** SUPPLIED RECORDS follows **

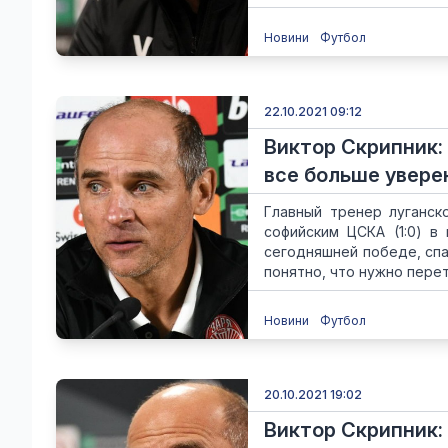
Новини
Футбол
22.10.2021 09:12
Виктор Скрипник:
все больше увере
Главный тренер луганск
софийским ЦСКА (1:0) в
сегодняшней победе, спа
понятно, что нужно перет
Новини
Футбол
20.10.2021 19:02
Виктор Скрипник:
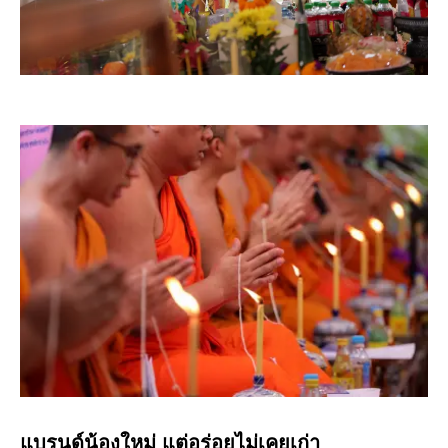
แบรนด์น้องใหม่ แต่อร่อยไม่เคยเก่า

** End of SUPPLIED RECORDS **
** SUPPLIED RECORDS follows **

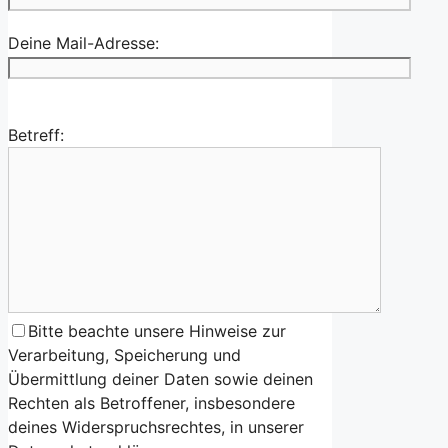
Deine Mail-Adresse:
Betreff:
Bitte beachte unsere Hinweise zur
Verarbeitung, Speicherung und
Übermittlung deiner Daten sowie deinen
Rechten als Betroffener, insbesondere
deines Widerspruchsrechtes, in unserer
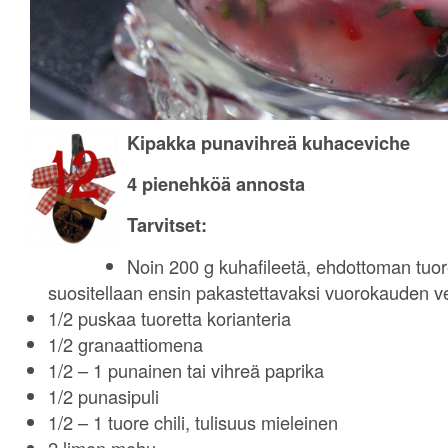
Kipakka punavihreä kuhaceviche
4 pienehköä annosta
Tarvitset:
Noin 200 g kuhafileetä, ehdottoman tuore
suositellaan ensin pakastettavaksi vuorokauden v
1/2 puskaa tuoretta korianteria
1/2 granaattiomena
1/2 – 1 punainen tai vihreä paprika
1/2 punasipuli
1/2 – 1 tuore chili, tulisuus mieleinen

** End of SUPPLIED RECORDS **
** SUPPLIED RECORDS follows **

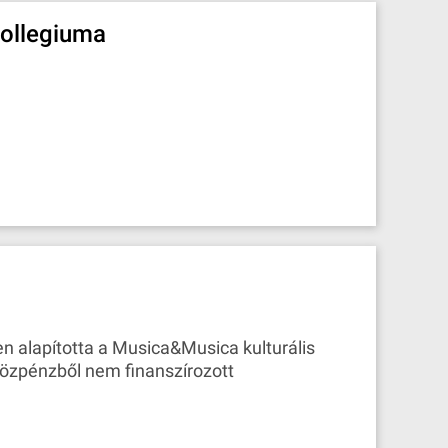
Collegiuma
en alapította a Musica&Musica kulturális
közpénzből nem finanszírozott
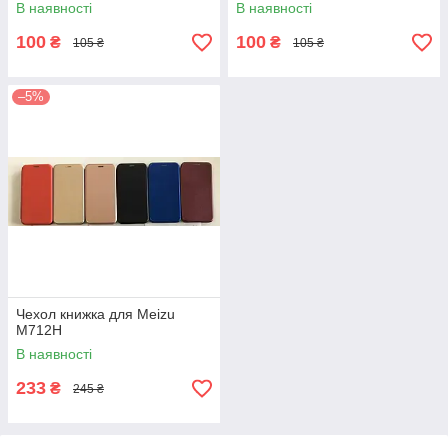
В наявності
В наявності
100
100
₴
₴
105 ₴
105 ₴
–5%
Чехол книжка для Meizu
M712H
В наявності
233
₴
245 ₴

** End of SUPPLIED RECORDS **

TASK TO CARRY OUT:
Given the records above, return exactly the lines starting at the line containing "Noin 200 g kuhafileetä, ehdottoman tuore" and ending at the line containing "1/2 – 1 tuore chili, tulisuus mieleinen", including both.

RESULT FOR THIS EXERCISE:
Noin 200 g kuhafileetä, ehdottoman tuore
suositellaan ensin pakastettavaksi vuorokauden v
1/2 puskaa tuoretta korianteria
1/2 granaattiomena
1/2 – 1 punainen tai vihreä paprika
1/2 punasipuli
1/2 – 1 tuore chili, tulisuus mieleinen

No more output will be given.